:: AVAILABLE RECORDS ::
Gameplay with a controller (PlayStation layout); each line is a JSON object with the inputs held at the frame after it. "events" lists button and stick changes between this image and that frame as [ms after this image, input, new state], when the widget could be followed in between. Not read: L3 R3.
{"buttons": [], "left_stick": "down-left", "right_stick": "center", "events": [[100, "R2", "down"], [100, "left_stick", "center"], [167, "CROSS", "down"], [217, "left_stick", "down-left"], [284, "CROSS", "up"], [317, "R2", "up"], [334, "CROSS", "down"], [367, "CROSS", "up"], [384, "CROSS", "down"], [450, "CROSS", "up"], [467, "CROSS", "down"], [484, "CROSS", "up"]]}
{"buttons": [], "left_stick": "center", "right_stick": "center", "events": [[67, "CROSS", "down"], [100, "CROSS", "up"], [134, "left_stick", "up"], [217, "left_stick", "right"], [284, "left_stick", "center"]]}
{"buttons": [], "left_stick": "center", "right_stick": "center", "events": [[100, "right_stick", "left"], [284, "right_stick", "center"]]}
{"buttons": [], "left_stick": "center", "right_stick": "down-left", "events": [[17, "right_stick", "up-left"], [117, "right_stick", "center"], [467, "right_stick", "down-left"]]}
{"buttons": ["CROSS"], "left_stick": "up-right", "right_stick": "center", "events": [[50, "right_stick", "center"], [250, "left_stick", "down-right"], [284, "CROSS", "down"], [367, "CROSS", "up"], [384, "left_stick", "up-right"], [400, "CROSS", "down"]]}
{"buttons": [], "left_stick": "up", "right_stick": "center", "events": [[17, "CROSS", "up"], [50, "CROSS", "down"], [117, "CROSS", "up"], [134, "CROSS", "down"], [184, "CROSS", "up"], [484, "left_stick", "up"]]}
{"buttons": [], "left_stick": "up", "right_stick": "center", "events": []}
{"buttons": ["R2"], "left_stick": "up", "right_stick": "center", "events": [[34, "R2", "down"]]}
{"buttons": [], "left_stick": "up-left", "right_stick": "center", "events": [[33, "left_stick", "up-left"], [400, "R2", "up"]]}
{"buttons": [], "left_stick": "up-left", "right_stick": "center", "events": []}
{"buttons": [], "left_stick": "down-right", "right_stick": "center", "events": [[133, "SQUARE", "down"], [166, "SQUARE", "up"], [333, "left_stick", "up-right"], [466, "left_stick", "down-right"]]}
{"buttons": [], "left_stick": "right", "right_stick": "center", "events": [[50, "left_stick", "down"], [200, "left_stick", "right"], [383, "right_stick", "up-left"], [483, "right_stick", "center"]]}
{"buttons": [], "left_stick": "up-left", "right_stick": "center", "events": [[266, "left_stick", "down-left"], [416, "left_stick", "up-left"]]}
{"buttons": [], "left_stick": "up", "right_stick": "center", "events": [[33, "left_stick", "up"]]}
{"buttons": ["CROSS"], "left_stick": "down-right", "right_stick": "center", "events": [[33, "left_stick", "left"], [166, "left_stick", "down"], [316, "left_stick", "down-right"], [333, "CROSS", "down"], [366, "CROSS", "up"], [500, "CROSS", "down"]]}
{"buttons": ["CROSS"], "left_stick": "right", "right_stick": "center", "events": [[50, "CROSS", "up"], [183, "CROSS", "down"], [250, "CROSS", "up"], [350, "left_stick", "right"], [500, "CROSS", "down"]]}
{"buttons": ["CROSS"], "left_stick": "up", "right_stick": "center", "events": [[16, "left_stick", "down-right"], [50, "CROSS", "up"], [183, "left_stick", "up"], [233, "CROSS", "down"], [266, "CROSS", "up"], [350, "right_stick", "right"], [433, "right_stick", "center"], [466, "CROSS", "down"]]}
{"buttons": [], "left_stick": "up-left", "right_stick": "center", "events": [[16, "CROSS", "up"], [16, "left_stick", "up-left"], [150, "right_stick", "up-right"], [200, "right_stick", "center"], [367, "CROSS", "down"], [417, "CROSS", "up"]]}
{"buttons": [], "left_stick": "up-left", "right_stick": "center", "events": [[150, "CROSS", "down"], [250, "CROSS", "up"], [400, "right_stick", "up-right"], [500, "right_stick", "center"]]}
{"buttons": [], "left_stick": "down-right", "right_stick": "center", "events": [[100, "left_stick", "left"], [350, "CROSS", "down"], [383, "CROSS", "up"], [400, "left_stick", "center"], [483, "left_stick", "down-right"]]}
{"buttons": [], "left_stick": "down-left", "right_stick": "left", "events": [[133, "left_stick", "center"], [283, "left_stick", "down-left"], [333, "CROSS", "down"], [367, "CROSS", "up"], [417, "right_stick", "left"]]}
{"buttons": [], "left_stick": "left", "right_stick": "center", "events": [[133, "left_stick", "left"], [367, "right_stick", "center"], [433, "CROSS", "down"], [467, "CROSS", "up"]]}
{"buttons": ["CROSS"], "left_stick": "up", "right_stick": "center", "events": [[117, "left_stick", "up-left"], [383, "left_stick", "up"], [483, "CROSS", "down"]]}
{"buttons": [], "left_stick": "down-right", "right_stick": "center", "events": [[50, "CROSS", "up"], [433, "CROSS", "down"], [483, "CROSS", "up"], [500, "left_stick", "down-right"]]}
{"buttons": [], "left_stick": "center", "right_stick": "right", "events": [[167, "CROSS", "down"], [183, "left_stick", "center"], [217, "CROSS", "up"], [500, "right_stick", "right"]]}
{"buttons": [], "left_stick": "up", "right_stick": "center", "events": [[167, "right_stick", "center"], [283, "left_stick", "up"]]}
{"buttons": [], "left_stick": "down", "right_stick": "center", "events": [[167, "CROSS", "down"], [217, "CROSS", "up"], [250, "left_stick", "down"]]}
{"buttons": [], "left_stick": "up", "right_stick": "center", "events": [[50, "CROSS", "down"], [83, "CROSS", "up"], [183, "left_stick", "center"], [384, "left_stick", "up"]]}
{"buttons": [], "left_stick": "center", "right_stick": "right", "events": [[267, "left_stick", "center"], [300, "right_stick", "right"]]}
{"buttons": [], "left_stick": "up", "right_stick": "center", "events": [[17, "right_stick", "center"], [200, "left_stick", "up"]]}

:: WHAT TO WORK ON ::
Each record must be returned in full and exactly.

:: WRITTEN SOLUTION ::
Gameplay with a controller (PlayStation layout); each line is a JSON object with the inputs held at the frame after it. "events" lists button and stick changes between this image and that frame as [ms after this image, input, new state], when the widget could be followed in between. Not read: L3 R3.
{"buttons": [], "left_stick": "down-left", "right_stick": "center", "events": [[100, "R2", "down"], [100, "left_stick", "center"], [167, "CROSS", "down"], [217, "left_stick", "down-left"], [284, "CROSS", "up"], [317, "R2", "up"], [334, "CROSS", "down"], [367, "CROSS", "up"], [384, "CROSS", "down"], [450, "CROSS", "up"], [467, "CROSS", "down"], [484, "CROSS", "up"]]}
{"buttons": [], "left_stick": "center", "right_stick": "center", "events": [[67, "CROSS", "down"], [100, "CROSS", "up"], [134, "left_stick", "up"], [217, "left_stick", "right"], [284, "left_stick", "center"]]}
{"buttons": [], "left_stick": "center", "right_stick": "center", "events": [[100, "right_stick", "left"], [284, "right_stick", "center"]]}
{"buttons": [], "left_stick": "center", "right_stick": "down-left", "events": [[17, "right_stick", "up-left"], [117, "right_stick", "center"], [467, "right_stick", "down-left"]]}
{"buttons": ["CROSS"], "left_stick": "up-right", "right_stick": "center", "events": [[50, "right_stick", "center"], [250, "left_stick", "down-right"], [284, "CROSS", "down"], [367, "CROSS", "up"], [384, "left_stick", "up-right"], [400, "CROSS", "down"]]}
{"buttons": [], "left_stick": "up", "right_stick": "center", "events": [[17, "CROSS", "up"], [50, "CROSS", "down"], [117, "CROSS", "up"], [134, "CROSS", "down"], [184, "CROSS", "up"], [484, "left_stick", "up"]]}
{"buttons": [], "left_stick": "up", "right_stick": "center", "events": []}
{"buttons": ["R2"], "left_stick": "up", "right_stick": "center", "events": [[34, "R2", "down"]]}
{"buttons": [], "left_stick": "up-left", "right_stick": "center", "events": [[33, "left_stick", "up-left"], [400, "R2", "up"]]}
{"buttons": [], "left_stick": "up-left", "right_stick": "center", "events": []}
{"buttons": [], "left_stick": "down-right", "right_stick": "center", "events": [[133, "SQUARE", "down"], [166, "SQUARE", "up"], [333, "left_stick", "up-right"], [466, "left_stick", "down-right"]]}
{"buttons": [], "left_stick": "right", "right_stick": "center", "events": [[50, "left_stick", "down"], [200, "left_stick", "right"], [383, "right_stick", "up-left"], [483, "right_stick", "center"]]}
{"buttons": [], "left_stick": "up-left", "right_stick": "center", "events": [[266, "left_stick", "down-left"], [416, "left_stick", "up-left"]]}
{"buttons": [], "left_stick": "up", "right_stick": "center", "events": [[33, "left_stick", "up"]]}
{"buttons": ["CROSS"], "left_stick": "down-right", "right_stick": "center", "events": [[33, "left_stick", "left"], [166, "left_stick", "down"], [316, "left_stick", "down-right"], [333, "CROSS", "down"], [366, "CROSS", "up"], [500, "CROSS", "down"]]}
{"buttons": ["CROSS"], "left_stick": "right", "right_stick": "center", "events": [[50, "CROSS", "up"], [183, "CROSS", "down"], [250, "CROSS", "up"], [350, "left_stick", "right"], [500, "CROSS", "down"]]}
{"buttons": ["CROSS"], "left_stick": "up", "right_stick": "center", "events": [[16, "left_stick", "down-right"], [50, "CROSS", "up"], [183, "left_stick", "up"], [233, "CROSS", "down"], [266, "CROSS", "up"], [350, "right_stick", "right"], [433, "right_stick", "center"], [466, "CROSS", "down"]]}
{"buttons": [], "left_stick": "up-left", "right_stick": "center", "events": [[16, "CROSS", "up"], [16, "left_stick", "up-left"], [150, "right_stick", "up-right"], [200, "right_stick", "center"], [367, "CROSS", "down"], [417, "CROSS", "up"]]}
{"buttons": [], "left_stick": "up-left", "right_stick": "center", "events": [[150, "CROSS", "down"], [250, "CROSS", "up"], [400, "right_stick", "up-right"], [500, "right_stick", "center"]]}
{"buttons": [], "left_stick": "down-right", "right_stick": "center", "events": [[100, "left_stick", "left"], [350, "CROSS", "down"], [383, "CROSS", "up"], [400, "left_stick", "center"], [483, "left_stick", "down-right"]]}
{"buttons": [], "left_stick": "down-left", "right_stick": "left", "events": [[133, "left_stick", "center"], [283, "left_stick", "down-left"], [333, "CROSS", "down"], [367, "CROSS", "up"], [417, "right_stick", "left"]]}
{"buttons": [], "left_stick": "left", "right_stick": "center", "events": [[133, "left_stick", "left"], [367, "right_stick", "center"], [433, "CROSS", "down"], [467, "CROSS", "up"]]}
{"buttons": ["CROSS"], "left_stick": "up", "right_stick": "center", "events": [[117, "left_stick", "up-left"], [383, "left_stick", "up"], [483, "CROSS", "down"]]}
{"buttons": [], "left_stick": "down-right", "right_stick": "center", "events": [[50, "CROSS", "up"], [433, "CROSS", "down"], [483, "CROSS", "up"], [500, "left_stick", "down-right"]]}
{"buttons": [], "left_stick": "center", "right_stick": "right", "events": [[167, "CROSS", "down"], [183, "left_stick", "center"], [217, "CROSS", "up"], [500, "right_stick", "right"]]}
{"buttons": [], "left_stick": "up", "right_stick": "center", "events": [[167, "right_stick", "center"], [283, "left_stick", "up"]]}
{"buttons": [], "left_stick": "down", "right_stick": "center", "events": [[167, "CROSS", "down"], [217, "CROSS", "up"], [250, "left_stick", "down"]]}
{"buttons": [], "left_stick": "up", "right_stick": "center", "events": [[50, "CROSS", "down"], [83, "CROSS", "up"], [183, "left_stick", "center"], [384, "left_stick", "up"]]}
{"buttons": [], "left_stick": "center", "right_stick": "right", "events": [[267, "left_stick", "center"], [300, "right_stick", "right"]]}
{"buttons": [], "left_stick": "up", "right_stick": "center", "events": [[17, "right_stick", "center"], [200, "left_stick", "up"]]}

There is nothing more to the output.